- **Prompt**
Tally the lines of the records below that include the word "children", and write down only that tally.

- **Data shown**
Start of Block
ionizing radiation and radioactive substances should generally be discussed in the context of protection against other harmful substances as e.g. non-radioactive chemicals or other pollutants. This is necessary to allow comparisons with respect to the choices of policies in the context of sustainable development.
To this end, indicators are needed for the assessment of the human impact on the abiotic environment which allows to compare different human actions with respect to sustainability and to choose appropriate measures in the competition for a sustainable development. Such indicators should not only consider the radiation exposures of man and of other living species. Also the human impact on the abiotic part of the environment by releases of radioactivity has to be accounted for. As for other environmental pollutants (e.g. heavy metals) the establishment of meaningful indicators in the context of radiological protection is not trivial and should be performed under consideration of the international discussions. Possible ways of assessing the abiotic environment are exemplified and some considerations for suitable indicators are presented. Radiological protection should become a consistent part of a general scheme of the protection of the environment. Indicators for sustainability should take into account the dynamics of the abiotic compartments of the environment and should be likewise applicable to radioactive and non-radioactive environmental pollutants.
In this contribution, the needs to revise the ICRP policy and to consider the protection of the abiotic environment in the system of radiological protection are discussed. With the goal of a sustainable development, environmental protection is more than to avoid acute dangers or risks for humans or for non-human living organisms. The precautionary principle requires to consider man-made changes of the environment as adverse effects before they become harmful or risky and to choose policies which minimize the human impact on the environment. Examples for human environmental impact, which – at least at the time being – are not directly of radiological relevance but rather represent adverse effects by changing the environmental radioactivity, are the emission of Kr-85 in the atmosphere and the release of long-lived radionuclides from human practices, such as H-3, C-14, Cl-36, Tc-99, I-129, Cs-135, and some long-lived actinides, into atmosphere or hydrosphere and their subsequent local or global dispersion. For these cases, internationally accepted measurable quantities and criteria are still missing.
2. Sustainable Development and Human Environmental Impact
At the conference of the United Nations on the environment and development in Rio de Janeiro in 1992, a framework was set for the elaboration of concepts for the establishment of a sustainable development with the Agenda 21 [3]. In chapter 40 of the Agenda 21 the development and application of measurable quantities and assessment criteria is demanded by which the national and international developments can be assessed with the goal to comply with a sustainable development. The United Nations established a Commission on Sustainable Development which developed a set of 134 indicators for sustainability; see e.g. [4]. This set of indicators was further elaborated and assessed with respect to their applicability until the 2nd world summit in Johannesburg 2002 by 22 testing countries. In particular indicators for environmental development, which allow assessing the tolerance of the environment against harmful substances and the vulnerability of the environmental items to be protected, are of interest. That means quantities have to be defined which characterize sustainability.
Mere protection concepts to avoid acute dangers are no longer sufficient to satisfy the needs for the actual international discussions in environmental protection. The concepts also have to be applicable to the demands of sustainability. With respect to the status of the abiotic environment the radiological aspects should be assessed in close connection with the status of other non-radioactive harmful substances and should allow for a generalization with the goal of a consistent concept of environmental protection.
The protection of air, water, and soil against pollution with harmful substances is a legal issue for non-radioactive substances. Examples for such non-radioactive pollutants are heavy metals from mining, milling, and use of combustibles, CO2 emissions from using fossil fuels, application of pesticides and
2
End of Block
Start of Block
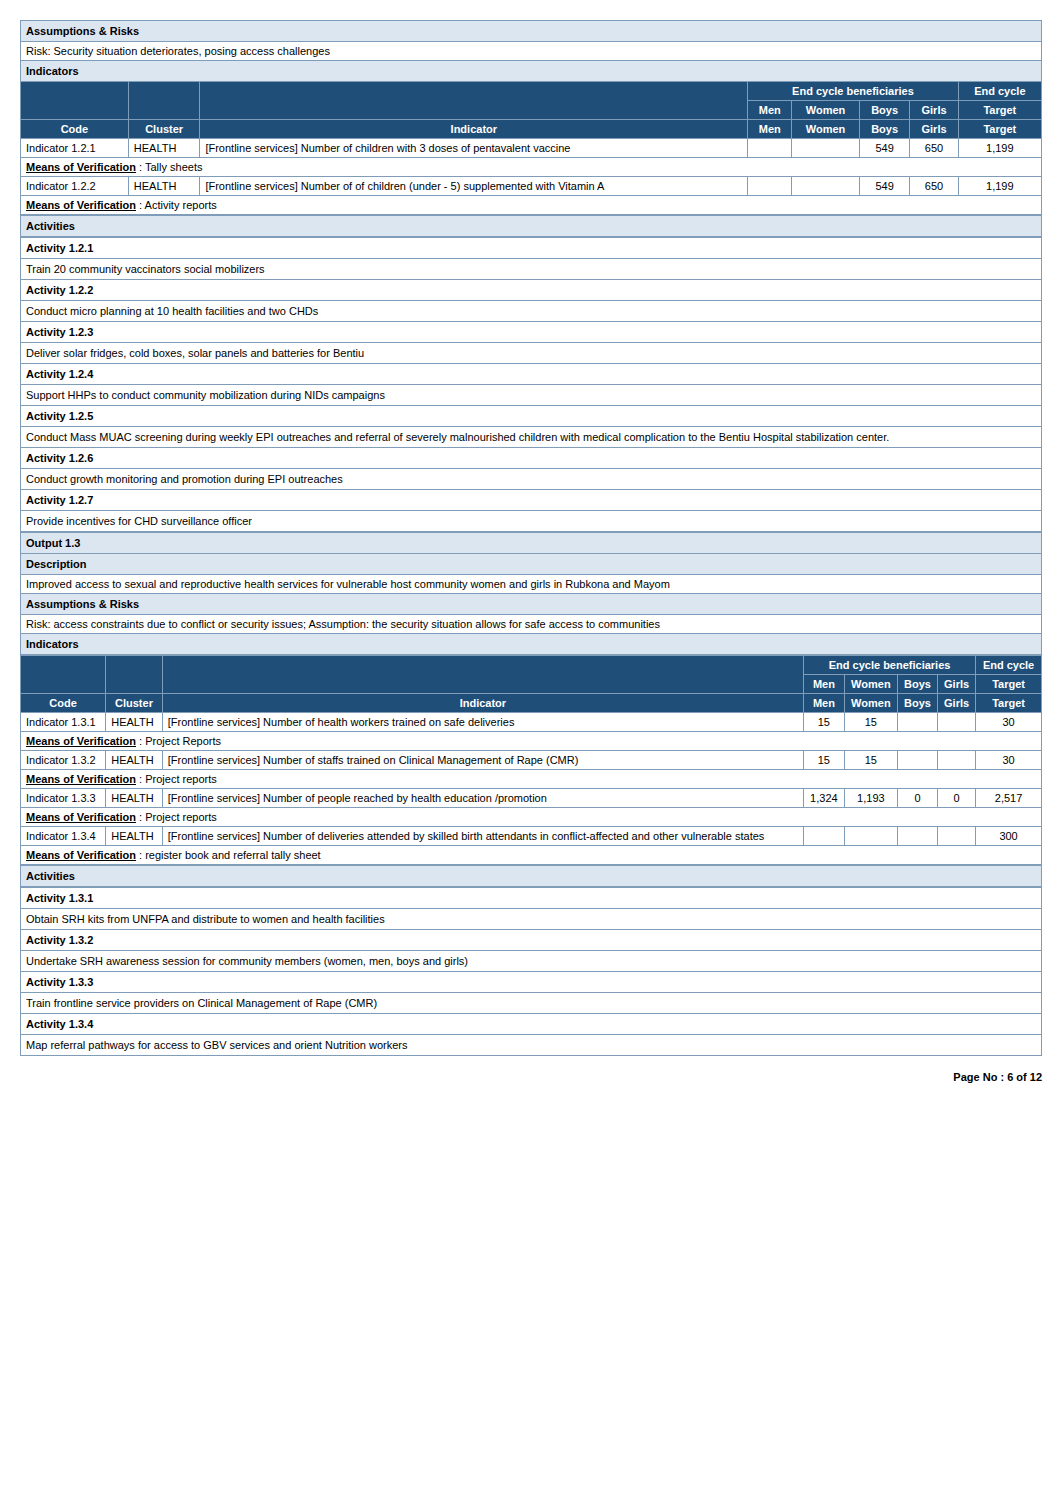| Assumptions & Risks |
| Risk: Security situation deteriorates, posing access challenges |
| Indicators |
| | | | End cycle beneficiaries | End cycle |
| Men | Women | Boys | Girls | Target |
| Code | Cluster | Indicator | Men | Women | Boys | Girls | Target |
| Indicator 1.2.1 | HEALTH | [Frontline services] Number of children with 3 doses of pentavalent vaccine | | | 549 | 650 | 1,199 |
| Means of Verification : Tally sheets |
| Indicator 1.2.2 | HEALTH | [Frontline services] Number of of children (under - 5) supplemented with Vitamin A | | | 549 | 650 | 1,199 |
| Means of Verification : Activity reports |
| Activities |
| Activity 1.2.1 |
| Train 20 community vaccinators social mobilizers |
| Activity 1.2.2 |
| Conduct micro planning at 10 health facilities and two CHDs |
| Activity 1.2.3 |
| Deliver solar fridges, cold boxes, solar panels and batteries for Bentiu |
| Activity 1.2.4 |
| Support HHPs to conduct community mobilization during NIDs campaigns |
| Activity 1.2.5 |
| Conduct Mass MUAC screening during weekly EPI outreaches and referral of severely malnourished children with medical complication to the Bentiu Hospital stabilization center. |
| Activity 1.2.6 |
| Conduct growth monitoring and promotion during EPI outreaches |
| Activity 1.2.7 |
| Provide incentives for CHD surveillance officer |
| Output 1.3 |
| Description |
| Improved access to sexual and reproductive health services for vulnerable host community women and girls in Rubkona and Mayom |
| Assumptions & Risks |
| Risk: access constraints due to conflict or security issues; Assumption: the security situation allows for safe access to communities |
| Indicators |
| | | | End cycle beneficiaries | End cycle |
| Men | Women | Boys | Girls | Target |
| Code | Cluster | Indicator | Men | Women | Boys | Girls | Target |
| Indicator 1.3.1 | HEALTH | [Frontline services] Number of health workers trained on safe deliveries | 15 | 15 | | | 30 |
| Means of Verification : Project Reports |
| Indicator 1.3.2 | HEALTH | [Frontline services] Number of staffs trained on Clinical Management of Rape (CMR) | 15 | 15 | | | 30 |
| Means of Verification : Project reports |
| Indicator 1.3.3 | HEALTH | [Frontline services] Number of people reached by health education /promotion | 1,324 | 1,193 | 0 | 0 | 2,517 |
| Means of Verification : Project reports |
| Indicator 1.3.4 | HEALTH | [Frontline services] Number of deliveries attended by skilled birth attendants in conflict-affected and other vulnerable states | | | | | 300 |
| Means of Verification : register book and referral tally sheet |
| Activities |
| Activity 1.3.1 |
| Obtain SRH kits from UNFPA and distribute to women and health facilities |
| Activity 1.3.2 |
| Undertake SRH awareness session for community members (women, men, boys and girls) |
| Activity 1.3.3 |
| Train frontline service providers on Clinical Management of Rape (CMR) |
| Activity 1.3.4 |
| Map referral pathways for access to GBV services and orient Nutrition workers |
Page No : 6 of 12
End of Block
- **Exercise answer**
3